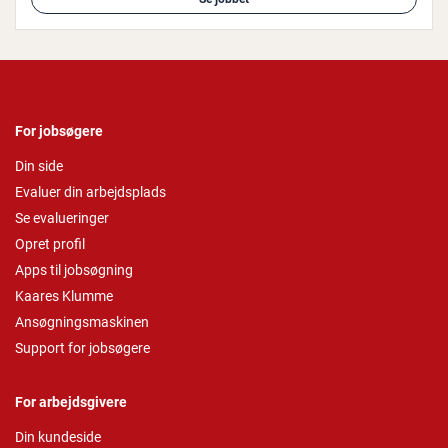
For jobsøgere
Din side
Evaluer din arbejdsplads
Se evalueringer
Opret profil
Apps til jobsøgning
Kaares Klumme
Ansøgningsmaskinen
Support for jobsøgere
For arbejdsgivere
Din kundeside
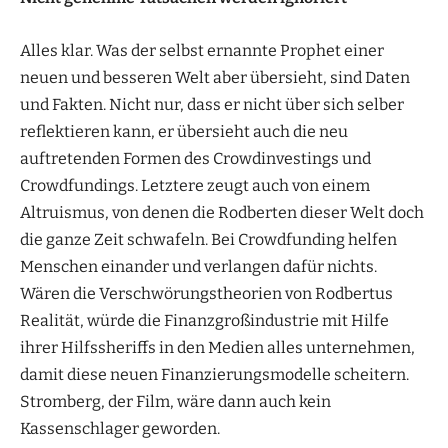
Alles klar. Was der selbst ernannte Prophet einer
neuen und besseren Welt aber übersieht, sind Daten
und Fakten. Nicht nur, dass er nicht über sich selber
reflektieren kann, er übersieht auch die neu
auftretenden Formen des Crowdinvestings und
Crowdfundings. Letztere zeugt auch von einem
Altruismus, von denen die Rodberten dieser Welt doch
die ganze Zeit schwafeln. Bei Crowdfunding helfen
Menschen einander und verlangen dafür nichts.
Wären die Verschwörungstheorien von Rodbertus
Realität, würde die Finanzgroßindustrie mit Hilfe
ihrer Hilfssheriffs in den Medien alles unternehmen,
damit diese neuen Finanzierungsmodelle scheitern.
Stromberg, der Film, wäre dann auch kein
Kassenschlager geworden.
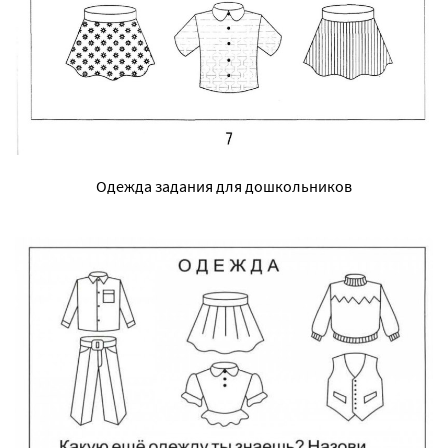
Одежда задания для дошкольников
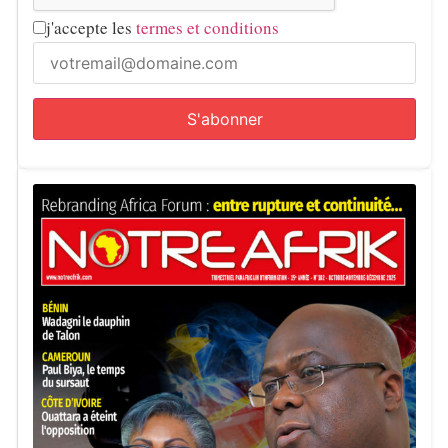
j'accepte les
termes et conditions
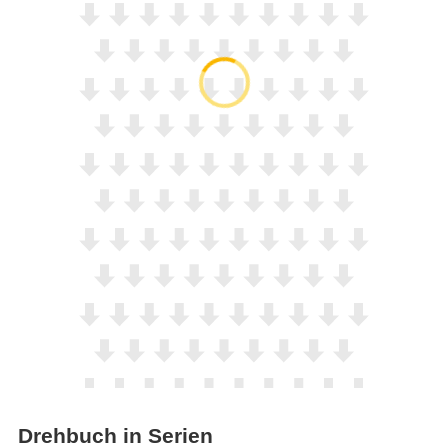
Drehbuch in Serien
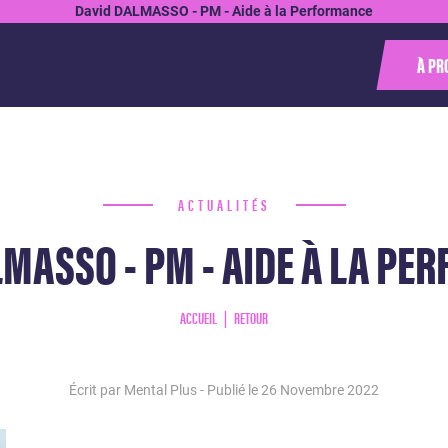
David DALMASSO - PM - Aide à la Performance
À PR
ACTUALITÉS
LMASSO - PM - AIDE À LA PE
ACCUEIL
RETOUR
Écrit par Mental Plus - Publié le
26 Novembre 2022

## Your task
From the entries, copy every line in which the word "auch" occurs.

## Written solution
reflektieren kann, er übersieht auch die neu
Crowdfundings. Letztere zeugt auch von einem
Stromberg, der Film, wäre dann auch kein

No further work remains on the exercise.